Exercise details: Copy out each of the lines below word for word, leaving nothing out and changing nothing.

Excerpted records:
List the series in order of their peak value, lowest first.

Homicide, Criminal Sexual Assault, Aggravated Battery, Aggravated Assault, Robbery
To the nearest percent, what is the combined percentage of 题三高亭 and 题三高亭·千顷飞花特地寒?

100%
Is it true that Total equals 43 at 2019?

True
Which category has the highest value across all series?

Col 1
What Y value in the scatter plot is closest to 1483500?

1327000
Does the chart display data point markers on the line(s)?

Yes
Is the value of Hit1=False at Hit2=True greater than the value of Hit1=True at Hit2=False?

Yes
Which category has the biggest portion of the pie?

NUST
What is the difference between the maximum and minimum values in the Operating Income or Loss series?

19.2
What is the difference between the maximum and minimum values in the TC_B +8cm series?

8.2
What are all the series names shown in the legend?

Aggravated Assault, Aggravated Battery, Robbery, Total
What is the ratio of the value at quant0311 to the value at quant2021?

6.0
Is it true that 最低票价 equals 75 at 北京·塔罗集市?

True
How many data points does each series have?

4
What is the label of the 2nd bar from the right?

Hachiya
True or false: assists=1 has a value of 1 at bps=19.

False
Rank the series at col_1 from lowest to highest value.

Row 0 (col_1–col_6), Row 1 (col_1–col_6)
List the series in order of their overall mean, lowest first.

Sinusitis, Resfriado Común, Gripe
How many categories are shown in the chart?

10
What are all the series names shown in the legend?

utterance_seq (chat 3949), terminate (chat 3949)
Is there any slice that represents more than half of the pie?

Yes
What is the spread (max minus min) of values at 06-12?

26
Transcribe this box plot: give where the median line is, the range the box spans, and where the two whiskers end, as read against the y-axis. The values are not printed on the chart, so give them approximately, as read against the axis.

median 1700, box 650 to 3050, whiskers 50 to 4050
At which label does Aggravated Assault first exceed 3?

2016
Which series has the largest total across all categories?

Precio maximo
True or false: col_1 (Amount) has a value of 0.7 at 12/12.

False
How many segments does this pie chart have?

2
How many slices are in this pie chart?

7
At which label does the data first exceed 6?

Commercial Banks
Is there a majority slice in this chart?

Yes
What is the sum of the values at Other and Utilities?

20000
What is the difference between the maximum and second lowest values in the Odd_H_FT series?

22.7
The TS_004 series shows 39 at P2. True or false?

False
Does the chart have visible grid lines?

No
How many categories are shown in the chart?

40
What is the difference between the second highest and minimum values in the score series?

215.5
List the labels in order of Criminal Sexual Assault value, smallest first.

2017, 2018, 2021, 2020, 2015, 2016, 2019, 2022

Response box:
List the series in order of their peak value, lowest first.

Homicide, Criminal Sexual Assault, Aggravated Battery, Aggravated Assault, Robbery
To the nearest percent, what is the combined percentage of 题三高亭 and 题三高亭·千顷飞花特地寒?

100%
Is it true that Total equals 43 at 2019?

True
Which category has the highest value across all series?

Col 1
What Y value in the scatter plot is closest to 1483500?

1327000
Does the chart display data point markers on the line(s)?

Yes
Is the value of Hit1=False at Hit2=True greater than the value of Hit1=True at Hit2=False?

Yes
Which category has the biggest portion of the pie?

NUST
What is the difference between the maximum and minimum values in the Operating Income or Loss series?

19.2
What is the difference between the maximum and minimum values in the TC_B +8cm series?

8.2
What are all the series names shown in the legend?

Aggravated Assault, Aggravated Battery, Robbery, Total
What is the ratio of the value at quant0311 to the value at quant2021?

6.0
Is it true that 最低票价 equals 75 at 北京·塔罗集市?

True
How many data points does each series have?

4
What is the label of the 2nd bar from the right?

Hachiya
True or false: assists=1 has a value of 1 at bps=19.

False
Rank the series at col_1 from lowest to highest value.

Row 0 (col_1–col_6), Row 1 (col_1–col_6)
List the series in order of their overall mean, lowest first.

Sinusitis, Resfriado Común, Gripe
How many categories are shown in the chart?

10
What are all the series names shown in the legend?

utterance_seq (chat 3949), terminate (chat 3949)
Is there any slice that represents more than half of the pie?

Yes
What is the spread (max minus min) of values at 06-12?

26
Transcribe this box plot: give where the median line is, the range the box spans, and where the two whiskers end, as read against the y-axis. The values are not printed on the chart, so give them approximately, as read against the axis.

median 1700, box 650 to 3050, whiskers 50 to 4050
At which label does Aggravated Assault first exceed 3?

2016
Which series has the largest total across all categories?

Precio maximo
True or false: col_1 (Amount) has a value of 0.7 at 12/12.

False
How many segments does this pie chart have?

2
How many slices are in this pie chart?

7
At which label does the data first exceed 6?

Commercial Banks
Is there a majority slice in this chart?

Yes
What is the sum of the values at Other and Utilities?

20000
What is the difference between the maximum and second lowest values in the Odd_H_FT series?

22.7
The TS_004 series shows 39 at P2. True or false?

False
Does the chart have visible grid lines?

No
How many categories are shown in the chart?

40
What is the difference between the second highest and minimum values in the score series?

215.5
List the labels in order of Criminal Sexual Assault value, smallest first.

2017, 2018, 2021, 2020, 2015, 2016, 2019, 2022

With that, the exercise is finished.